When comparing Netflix to other media brands, consumers rank it the highest for being desirable, for being a brand for ‘people like me’ and for being exciting. More broadly, it is seen as being at the forefront of its sector. It also takes the lead for being attractively priced. While that may be contested following its price increase announcement, this boils down the value consumers place on the other things Netflix stands out for, or the ability of its competitors to encroach on those territories.
While this can be difficult to contextualize when comparing an entertainment provider against commoditized offerings – whereby product and service engagement is limited – it’s not to say these brands wouldn’t benefit from building a brand image similar to that of Netflix.
Netflix is a brand that has stuck by its principles. Despite a host of well-funded streaming providers nipping at its heels, the brand has resisted pressures to drive new revenue streams, be that advertising or premium-rated on-demand video. Netflix has, so far, continued to maintain its ad-free, one-payment subscription model – a huge bonus for customers, but a blow for advertisers who can’t take advantage of the Netflix viewing action.
However, despite boasting an ad-free service, Netflix isn’t completely brand-free. While there’s a certain mystery around whether paid-for product placement takes place, the likes of Coca-Cola, Subway and Diesel, to name a few, have been linked with Netflix original shows. Ben & Jerry’s even latched on to a phrase that has common parlance – ‘Netflix and chill’ – with a new ice-cream flavor named ‘Netflix & Chilll’d,’ suggesting there’s an opportunity for brands to hang on to the coat tails of the streaming giant’s success, if it can indeed maintain its competitive edge.
With Netflix now having entered the mobile gaming space, and all that entails with metaverse brand partnership possibilities, there seems to be a further opportunity to benefit from its position as the most-loved brand among consumers.
The challenge for Netflix is now to maintain its position as the number one streaming service.

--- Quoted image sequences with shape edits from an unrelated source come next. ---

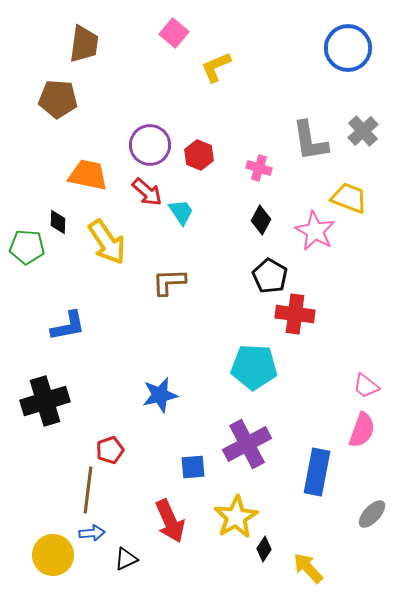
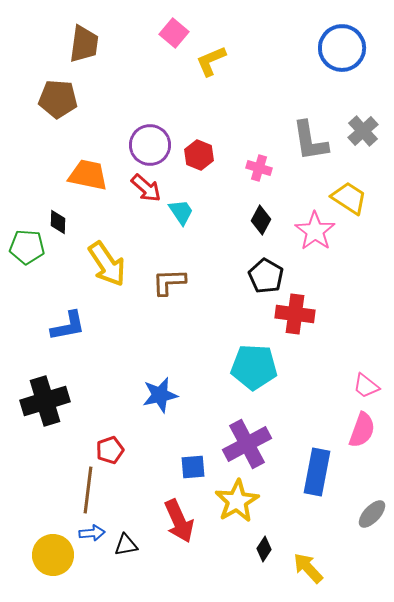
blue circle at (348, 48): moved 6 px left
yellow L-shape at (216, 67): moved 5 px left, 6 px up
red arrow at (147, 192): moved 1 px left, 4 px up
yellow trapezoid at (349, 198): rotated 12 degrees clockwise
pink star at (315, 231): rotated 6 degrees clockwise
yellow arrow at (107, 242): moved 22 px down
black pentagon at (270, 276): moved 4 px left
yellow star at (236, 517): moved 1 px right, 16 px up
red arrow at (170, 521): moved 9 px right
black triangle at (126, 559): moved 14 px up; rotated 15 degrees clockwise
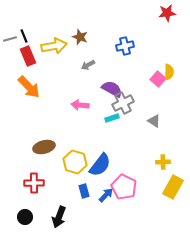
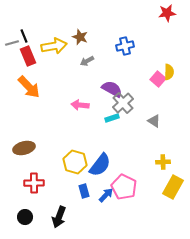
gray line: moved 2 px right, 4 px down
gray arrow: moved 1 px left, 4 px up
gray cross: rotated 15 degrees counterclockwise
brown ellipse: moved 20 px left, 1 px down
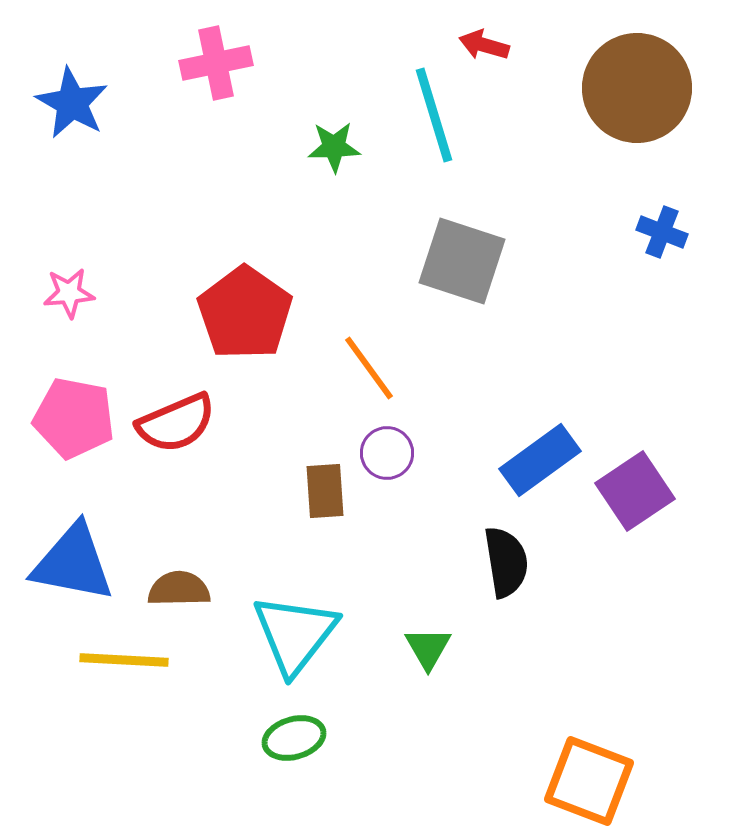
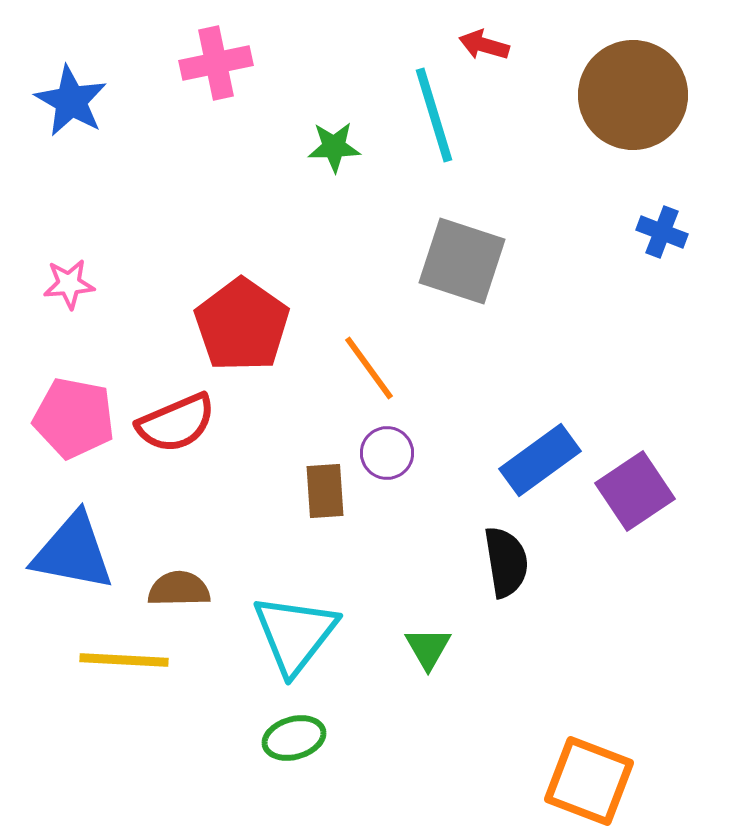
brown circle: moved 4 px left, 7 px down
blue star: moved 1 px left, 2 px up
pink star: moved 9 px up
red pentagon: moved 3 px left, 12 px down
blue triangle: moved 11 px up
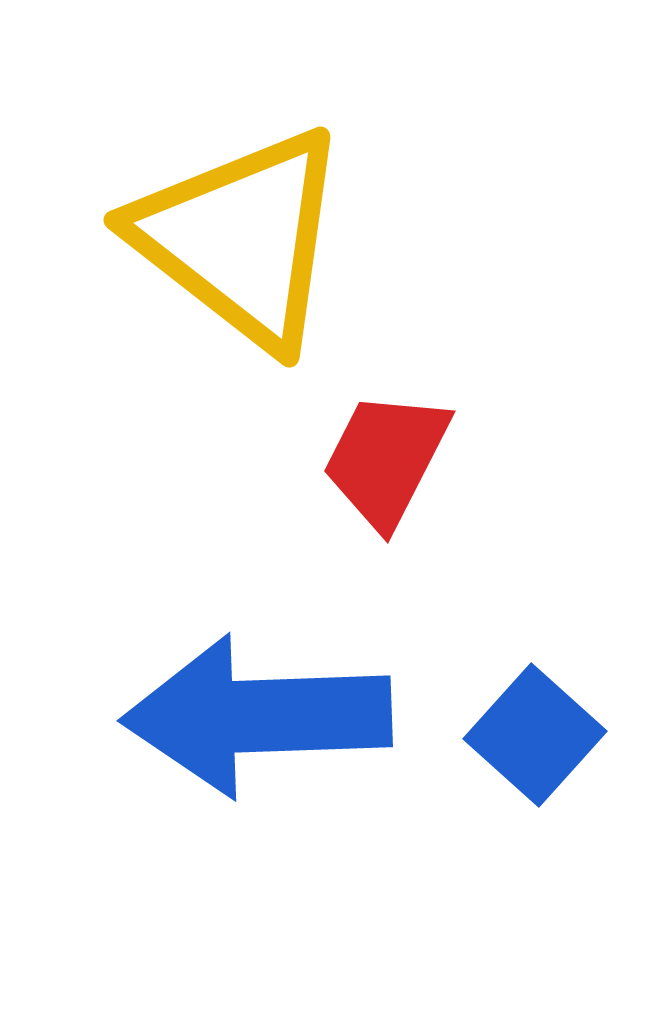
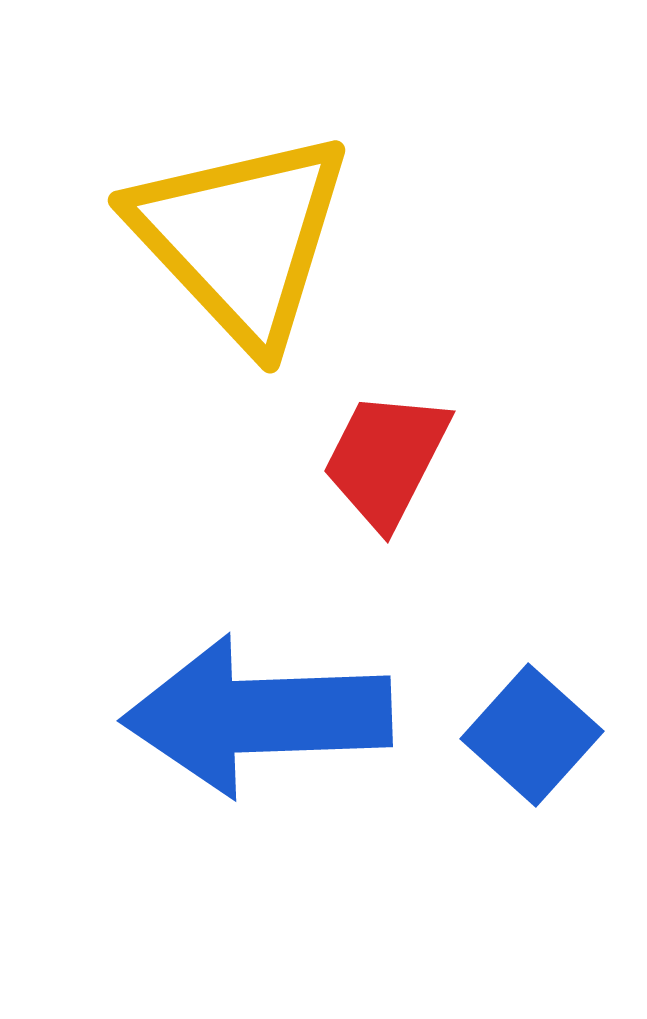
yellow triangle: rotated 9 degrees clockwise
blue square: moved 3 px left
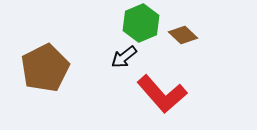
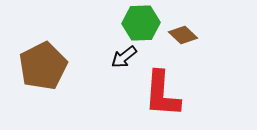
green hexagon: rotated 21 degrees clockwise
brown pentagon: moved 2 px left, 2 px up
red L-shape: rotated 45 degrees clockwise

From Disney+ to Hulu, the brand is facing strong competition, and its recent announcement to increase prices reflects the challenges it faces as subscription rates flatten and the need to provide new and engaging content remains.
The jury is out on whether Netflix will eventually succumb to a tiered advertising subscription model for commercial survival, as a lot could still be achieved by others by following in the brand’s footsteps or being linked with it.